The International Workshop on Computational Methods for Online Discourse Analysis (BeyondFacts) co-located with the 31st ACM International Web Conference aims to further research that uses computational methods to discover data on the Internet, or, in other words, content and sources spreading information on the Internet; this conference features strong interdisciplinary research that can assist these computational methods, such as communication studies and computational linguistics. They aim to strengthen relationships between disparate scientific disciplines, so that web mining can be further improved by interdisciplinary research. The range of topics that the conference features are:

  • Discourse analysis
  • Social we mining
  • Argumentation mining
  • Computational fact-checking
  • Mis-and dis-information spread
  • Bias and controversy detection and analysis
  • Stance / viewpoint detection and representation
  • Opinion mining
  • Rumour, propaganda and hate-speech detection
  • Computational journalism

From 13 to 17 May, 2024, the 4th BeyondFacts conference will be held in Singapore. There Mayor Inna Gurung, Md Monoraual Islam Bhuiyan, Ahmed Al-Taweel, and Dr. Nitin Agarwal will present their research titled “Decoding YouTube’s Recommendation System: A Comparative Study of Metadata and GPT-4 Extracted Narratives.” This research uses AI and natural language processing (NLP)  to examine videos on YouTube about the South China Sea dispute. 

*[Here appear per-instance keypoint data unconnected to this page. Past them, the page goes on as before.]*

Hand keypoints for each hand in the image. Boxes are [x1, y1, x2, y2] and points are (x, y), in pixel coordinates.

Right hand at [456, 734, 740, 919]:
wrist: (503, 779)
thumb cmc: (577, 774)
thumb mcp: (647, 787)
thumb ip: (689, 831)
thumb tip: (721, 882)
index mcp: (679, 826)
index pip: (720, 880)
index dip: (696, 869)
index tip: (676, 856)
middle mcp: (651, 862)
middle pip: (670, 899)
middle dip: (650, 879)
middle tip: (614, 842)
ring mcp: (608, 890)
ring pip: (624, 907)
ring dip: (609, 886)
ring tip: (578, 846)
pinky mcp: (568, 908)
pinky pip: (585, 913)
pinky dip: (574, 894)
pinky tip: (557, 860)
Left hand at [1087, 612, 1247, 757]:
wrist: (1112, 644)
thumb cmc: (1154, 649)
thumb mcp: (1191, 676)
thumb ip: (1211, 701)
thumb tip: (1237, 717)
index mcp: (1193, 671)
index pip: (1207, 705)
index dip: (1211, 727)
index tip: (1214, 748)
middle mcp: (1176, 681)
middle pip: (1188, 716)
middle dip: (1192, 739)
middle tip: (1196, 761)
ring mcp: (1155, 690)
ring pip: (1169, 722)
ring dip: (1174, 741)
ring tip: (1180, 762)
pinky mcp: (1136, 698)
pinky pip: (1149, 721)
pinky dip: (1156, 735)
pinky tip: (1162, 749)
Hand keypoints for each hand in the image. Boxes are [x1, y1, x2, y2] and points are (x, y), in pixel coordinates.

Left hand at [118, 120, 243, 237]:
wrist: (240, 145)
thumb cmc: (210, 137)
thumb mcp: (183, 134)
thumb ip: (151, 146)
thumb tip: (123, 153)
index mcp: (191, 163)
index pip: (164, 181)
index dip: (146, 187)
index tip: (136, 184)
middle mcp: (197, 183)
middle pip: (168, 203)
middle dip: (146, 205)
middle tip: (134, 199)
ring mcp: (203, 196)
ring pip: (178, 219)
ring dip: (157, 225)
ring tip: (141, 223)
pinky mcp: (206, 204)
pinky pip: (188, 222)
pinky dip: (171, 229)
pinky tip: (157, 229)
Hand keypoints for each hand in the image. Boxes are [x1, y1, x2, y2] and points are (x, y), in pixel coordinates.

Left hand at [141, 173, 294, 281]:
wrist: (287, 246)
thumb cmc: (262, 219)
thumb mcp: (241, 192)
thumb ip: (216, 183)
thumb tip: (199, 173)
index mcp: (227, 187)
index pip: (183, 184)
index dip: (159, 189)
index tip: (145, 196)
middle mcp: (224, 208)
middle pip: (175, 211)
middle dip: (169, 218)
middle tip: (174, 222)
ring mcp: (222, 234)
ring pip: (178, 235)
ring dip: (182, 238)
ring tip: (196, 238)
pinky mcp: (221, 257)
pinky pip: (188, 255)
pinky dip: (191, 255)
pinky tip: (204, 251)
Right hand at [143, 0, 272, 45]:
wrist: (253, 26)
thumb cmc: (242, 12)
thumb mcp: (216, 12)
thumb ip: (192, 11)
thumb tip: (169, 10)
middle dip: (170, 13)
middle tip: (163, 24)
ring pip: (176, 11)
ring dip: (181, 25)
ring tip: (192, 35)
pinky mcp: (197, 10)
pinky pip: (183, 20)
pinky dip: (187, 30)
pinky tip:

“The study reveals several interesting facets. First, it shows narratives are more meaningful to analyze than just the video titles or descriptions. Second, the study sheds light on the inherent bias in the YouTube recommendation algorithm that is more visible when narratives are analyzed as compared to just the video title and description. These findings are helpful for developing efforts to de-bias the algorithms and assist in understanding strategic manipulation of algorithmic bias,” Dr. Agarwal said.

Notably, they found that recommended videos shifted from neutral to positive sentiments, from negative to positive emotions, and from more to less toxicity. These findings—beyond establishing the nature of the videos themselves—seem to indicate that, the deeper the user’s engagement, the more their toxicity and sentimental and emotional expressions are affected. They also illustrate that evaluating drift solely upon metadata like video titles can lead to incomplete or inaccurate characterizations of the video content, as Mayor Inna explains, saying, “We discovered that relying solely on titles and metadata may not always provide an accurate representation of the content within a video.” Video titles showed little change in sentiment, emotion, and toxicity, while video transcripts showed dramatic changes and trends in sentiment, emotion, and toxicity. “Our findings emphasize the importance of delving deeper into the actual video content rather than solely relying on surface-level metadata,” says Mayor Inna.

“Narrative analysis plays a crucial role in computationally extracting narratives,” explains Mayor Inna. “With the utilization of large language models like GPT, we’ve unlocked the ability to extract narratives from a wide range of content, and an excellent example of the need for such an advanced approach is the South China dispute, a pressing and continually evolving issue.”